### REQUIRED TASK
Copy out each line of every entry without any changes.

>> START MATERIAL PROVIDED

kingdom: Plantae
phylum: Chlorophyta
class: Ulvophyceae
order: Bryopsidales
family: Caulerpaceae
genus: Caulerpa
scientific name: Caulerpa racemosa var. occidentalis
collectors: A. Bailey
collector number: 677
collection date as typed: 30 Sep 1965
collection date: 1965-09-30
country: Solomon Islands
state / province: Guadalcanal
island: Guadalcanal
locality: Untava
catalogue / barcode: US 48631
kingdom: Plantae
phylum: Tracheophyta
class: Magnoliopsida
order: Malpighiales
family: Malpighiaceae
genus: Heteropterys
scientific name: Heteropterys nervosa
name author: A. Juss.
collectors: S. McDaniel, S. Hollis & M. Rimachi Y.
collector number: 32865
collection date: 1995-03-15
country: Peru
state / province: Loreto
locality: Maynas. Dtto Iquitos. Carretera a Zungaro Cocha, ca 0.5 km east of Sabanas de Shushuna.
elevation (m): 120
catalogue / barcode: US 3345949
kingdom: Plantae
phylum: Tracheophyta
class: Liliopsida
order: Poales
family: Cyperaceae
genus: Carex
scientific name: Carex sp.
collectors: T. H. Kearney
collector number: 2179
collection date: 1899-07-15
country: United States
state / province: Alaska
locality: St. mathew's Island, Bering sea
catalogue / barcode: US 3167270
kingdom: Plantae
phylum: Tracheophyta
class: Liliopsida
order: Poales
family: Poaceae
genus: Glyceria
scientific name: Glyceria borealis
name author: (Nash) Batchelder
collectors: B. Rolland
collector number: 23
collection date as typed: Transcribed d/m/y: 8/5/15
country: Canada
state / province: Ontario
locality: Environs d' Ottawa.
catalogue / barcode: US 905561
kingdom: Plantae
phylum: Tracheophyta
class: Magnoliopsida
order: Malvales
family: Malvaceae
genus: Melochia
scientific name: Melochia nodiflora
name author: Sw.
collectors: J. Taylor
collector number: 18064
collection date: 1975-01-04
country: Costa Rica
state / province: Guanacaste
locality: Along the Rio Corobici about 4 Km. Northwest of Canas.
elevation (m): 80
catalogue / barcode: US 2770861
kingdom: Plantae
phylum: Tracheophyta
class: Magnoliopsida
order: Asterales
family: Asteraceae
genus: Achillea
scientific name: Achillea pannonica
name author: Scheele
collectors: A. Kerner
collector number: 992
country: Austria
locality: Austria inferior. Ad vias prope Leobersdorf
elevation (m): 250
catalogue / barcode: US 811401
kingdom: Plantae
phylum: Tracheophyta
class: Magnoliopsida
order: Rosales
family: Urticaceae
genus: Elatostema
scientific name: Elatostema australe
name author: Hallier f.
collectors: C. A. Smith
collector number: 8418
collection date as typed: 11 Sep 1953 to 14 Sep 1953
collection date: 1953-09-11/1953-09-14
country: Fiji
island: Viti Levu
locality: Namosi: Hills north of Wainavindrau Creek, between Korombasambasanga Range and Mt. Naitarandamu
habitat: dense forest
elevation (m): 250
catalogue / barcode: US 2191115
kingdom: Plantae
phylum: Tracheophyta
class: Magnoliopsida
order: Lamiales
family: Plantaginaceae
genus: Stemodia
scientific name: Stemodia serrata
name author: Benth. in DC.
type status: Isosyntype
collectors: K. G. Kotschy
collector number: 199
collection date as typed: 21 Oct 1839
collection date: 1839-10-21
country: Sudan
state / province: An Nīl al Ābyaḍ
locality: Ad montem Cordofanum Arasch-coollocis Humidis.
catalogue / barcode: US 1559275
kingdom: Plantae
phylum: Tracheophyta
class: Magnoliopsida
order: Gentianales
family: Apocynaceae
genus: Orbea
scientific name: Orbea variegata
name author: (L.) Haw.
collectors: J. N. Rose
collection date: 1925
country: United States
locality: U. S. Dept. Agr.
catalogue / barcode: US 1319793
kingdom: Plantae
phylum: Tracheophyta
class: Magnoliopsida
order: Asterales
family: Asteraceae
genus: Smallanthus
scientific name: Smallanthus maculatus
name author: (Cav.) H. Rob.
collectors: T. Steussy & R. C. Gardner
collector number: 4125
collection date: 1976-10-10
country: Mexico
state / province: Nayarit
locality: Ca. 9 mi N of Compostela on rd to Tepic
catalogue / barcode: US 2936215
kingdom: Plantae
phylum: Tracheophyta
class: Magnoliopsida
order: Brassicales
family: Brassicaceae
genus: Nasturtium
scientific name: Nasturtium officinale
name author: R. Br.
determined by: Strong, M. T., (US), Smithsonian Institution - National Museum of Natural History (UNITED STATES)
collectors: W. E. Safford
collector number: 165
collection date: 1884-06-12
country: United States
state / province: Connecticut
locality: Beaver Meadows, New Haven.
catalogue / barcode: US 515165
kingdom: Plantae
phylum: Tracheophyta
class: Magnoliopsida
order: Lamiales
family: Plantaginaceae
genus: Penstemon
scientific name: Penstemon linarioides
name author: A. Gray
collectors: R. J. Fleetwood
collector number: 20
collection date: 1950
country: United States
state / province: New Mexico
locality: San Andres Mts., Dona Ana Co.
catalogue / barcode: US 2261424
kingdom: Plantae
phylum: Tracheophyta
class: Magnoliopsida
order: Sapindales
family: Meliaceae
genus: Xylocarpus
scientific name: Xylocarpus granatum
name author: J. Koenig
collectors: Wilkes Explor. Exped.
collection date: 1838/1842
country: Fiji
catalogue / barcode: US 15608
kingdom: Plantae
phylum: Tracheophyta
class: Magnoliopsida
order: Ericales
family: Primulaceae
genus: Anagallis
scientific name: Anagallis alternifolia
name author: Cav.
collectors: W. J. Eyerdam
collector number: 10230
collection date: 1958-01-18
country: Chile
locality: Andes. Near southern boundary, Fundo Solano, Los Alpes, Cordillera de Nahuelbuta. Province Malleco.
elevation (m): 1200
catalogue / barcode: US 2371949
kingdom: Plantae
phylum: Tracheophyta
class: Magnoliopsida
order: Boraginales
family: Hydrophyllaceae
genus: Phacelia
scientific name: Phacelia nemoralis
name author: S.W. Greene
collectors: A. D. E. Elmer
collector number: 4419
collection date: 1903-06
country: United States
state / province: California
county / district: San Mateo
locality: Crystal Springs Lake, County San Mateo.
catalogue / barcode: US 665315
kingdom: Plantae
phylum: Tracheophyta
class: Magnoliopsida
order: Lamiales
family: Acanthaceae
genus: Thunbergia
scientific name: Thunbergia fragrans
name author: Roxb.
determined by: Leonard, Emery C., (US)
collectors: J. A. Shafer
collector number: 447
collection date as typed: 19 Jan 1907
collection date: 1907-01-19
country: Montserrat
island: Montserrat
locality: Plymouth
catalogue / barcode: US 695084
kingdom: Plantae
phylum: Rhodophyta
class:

>> END MATERIAL PROVIDED

### SOLUTION TO THIS TASK
kingdom: Plantae
phylum: Chlorophyta
class: Ulvophyceae
order: Bryopsidales
family: Caulerpaceae
genus: Caulerpa
scientific name: Caulerpa racemosa var. occidentalis
collectors: A. Bailey
collector number: 677
collection date as typed: 30 Sep 1965
collection date: 1965-09-30
country: Solomon Islands
state / province: Guadalcanal
island: Guadalcanal
locality: Untava
catalogue / barcode: US 48631
kingdom: Plantae
phylum: Tracheophyta
class: Magnoliopsida
order: Malpighiales
family: Malpighiaceae
genus: Heteropterys
scientific name: Heteropterys nervosa
name author: A. Juss.
collectors: S. McDaniel, S. Hollis & M. Rimachi Y.
collector number: 32865
collection date: 1995-03-15
country: Peru
state / province: Loreto
locality: Maynas. Dtto Iquitos. Carretera a Zungaro Cocha, ca 0.5 km east of Sabanas de Shushuna.
elevation (m): 120
catalogue / barcode: US 3345949
kingdom: Plantae
phylum: Tracheophyta
class: Liliopsida
order: Poales
family: Cyperaceae
genus: Carex
scientific name: Carex sp.
collectors: T. H. Kearney
collector number: 2179
collection date: 1899-07-15
country: United States
state / province: Alaska
locality: St. mathew's Island, Bering sea
catalogue / barcode: US 3167270
kingdom: Plantae
phylum: Tracheophyta
class: Liliopsida
order: Poales
family: Poaceae
genus: Glyceria
scientific name: Glyceria borealis
name author: (Nash) Batchelder
collectors: B. Rolland
collector number: 23
collection date as typed: Transcribed d/m/y: 8/5/15
country: Canada
state / province: Ontario
locality: Environs d' Ottawa.
catalogue / barcode: US 905561
kingdom: Plantae
phylum: Tracheophyta
class: Magnoliopsida
order: Malvales
family: Malvaceae
genus: Melochia
scientific name: Melochia nodiflora
name author: Sw.
collectors: J. Taylor
collector number: 18064
collection date: 1975-01-04
country: Costa Rica
state / province: Guanacaste
locality: Along the Rio Corobici about 4 Km. Northwest of Canas.
elevation (m): 80
catalogue / barcode: US 2770861
kingdom: Plantae
phylum: Tracheophyta
class: Magnoliopsida
order: Asterales
family: Asteraceae
genus: Achillea
scientific name: Achillea pannonica
name author: Scheele
collectors: A. Kerner
collector number: 992
country: Austria
locality: Austria inferior. Ad vias prope Leobersdorf
elevation (m): 250
catalogue / barcode: US 811401
kingdom: Plantae
phylum: Tracheophyta
class: Magnoliopsida
order: Rosales
family: Urticaceae
genus: Elatostema
scientific name: Elatostema australe
name author: Hallier f.
collectors: C. A. Smith
collector number: 8418
collection date as typed: 11 Sep 1953 to 14 Sep 1953
collection date: 1953-09-11/1953-09-14
country: Fiji
island: Viti Levu
locality: Namosi: Hills north of Wainavindrau Creek, between Korombasambasanga Range and Mt. Naitarandamu
habitat: dense forest
elevation (m): 250
catalogue / barcode: US 2191115
kingdom: Plantae
phylum: Tracheophyta
class: Magnoliopsida
order: Lamiales
family: Plantaginaceae
genus: Stemodia
scientific name: Stemodia serrata
name author: Benth. in DC.
type status: Isosyntype
collectors: K. G. Kotschy
collector number: 199
collection date as typed: 21 Oct 1839
collection date: 1839-10-21
country: Sudan
state / province: An Nīl al Ābyaḍ
locality: Ad montem Cordofanum Arasch-coollocis Humidis.
catalogue / barcode: US 1559275
kingdom: Plantae
phylum: Tracheophyta
class: Magnoliopsida
order: Gentianales
family: Apocynaceae
genus: Orbea
scientific name: Orbea variegata
name author: (L.) Haw.
collectors: J. N. Rose
collection date: 1925
country: United States
locality: U. S. Dept. Agr.
catalogue / barcode: US 1319793
kingdom: Plantae
phylum: Tracheophyta
class: Magnoliopsida
order: Asterales
family: Asteraceae
genus: Smallanthus
scientific name: Smallanthus maculatus
name author: (Cav.) H. Rob.
collectors: T. Steussy & R. C. Gardner
collector number: 4125
collection date: 1976-10-10
country: Mexico
state / province: Nayarit
locality: Ca. 9 mi N of Compostela on rd to Tepic
catalogue / barcode: US 2936215
kingdom: Plantae
phylum: Tracheophyta
class: Magnoliopsida
order: Brassicales
family: Brassicaceae
genus: Nasturtium
scientific name: Nasturtium officinale
name author: R. Br.
determined by: Strong, M. T., (US), Smithsonian Institution - National Museum of Natural History (UNITED STATES)
collectors: W. E. Safford
collector number: 165
collection date: 1884-06-12
country: United States
state / province: Connecticut
locality: Beaver Meadows, New Haven.
catalogue / barcode: US 515165
kingdom: Plantae
phylum: Tracheophyta
class: Magnoliopsida
order: Lamiales
family: Plantaginaceae
genus: Penstemon
scientific name: Penstemon linarioides
name author: A. Gray
collectors: R. J. Fleetwood
collector number: 20
collection date: 1950
country: United States
state / province: New Mexico
locality: San Andres Mts., Dona Ana Co.
catalogue / barcode: US 2261424
kingdom: Plantae
phylum: Tracheophyta
class: Magnoliopsida
order: Sapindales
family: Meliaceae
genus: Xylocarpus
scientific name: Xylocarpus granatum
name author: J. Koenig
collectors: Wilkes Explor. Exped.
collection date: 1838/1842
country: Fiji
catalogue / barcode: US 15608
kingdom: Plantae
phylum: Tracheophyta
class: Magnoliopsida
order: Ericales
family: Primulaceae
genus: Anagallis
scientific name: Anagallis alternifolia
name author: Cav.
collectors: W. J. Eyerdam
collector number: 10230
collection date: 1958-01-18
country: Chile
locality: Andes. Near southern boundary, Fundo Solano, Los Alpes, Cordillera de Nahuelbuta. Province Malleco.
elevation (m): 1200
catalogue / barcode: US 2371949
kingdom: Plantae
phylum: Tracheophyta
class: Magnoliopsida
order: Boraginales
family: Hydrophyllaceae
genus: Phacelia
scientific name: Phacelia nemoralis
name author: S.W. Greene
collectors: A. D. E. Elmer
collector number: 4419
collection date: 1903-06
country: United States
state / province: California
county / district: San Mateo
locality: Crystal Springs Lake, County San Mateo.
catalogue / barcode: US 665315
kingdom: Plantae
phylum: Tracheophyta
class: Magnoliopsida
order: Lamiales
family: Acanthaceae
genus: Thunbergia
scientific name: Thunbergia fragrans
name author: Roxb.
determined by: Leonard, Emery C., (US)
collectors: J. A. Shafer
collector number: 447
collection date as typed: 19 Jan 1907
collection date: 1907-01-19
country: Montserrat
island: Montserrat
locality: Plymouth
catalogue / barcode: US 695084
kingdom: Plantae
phylum: Rhodophyta
class:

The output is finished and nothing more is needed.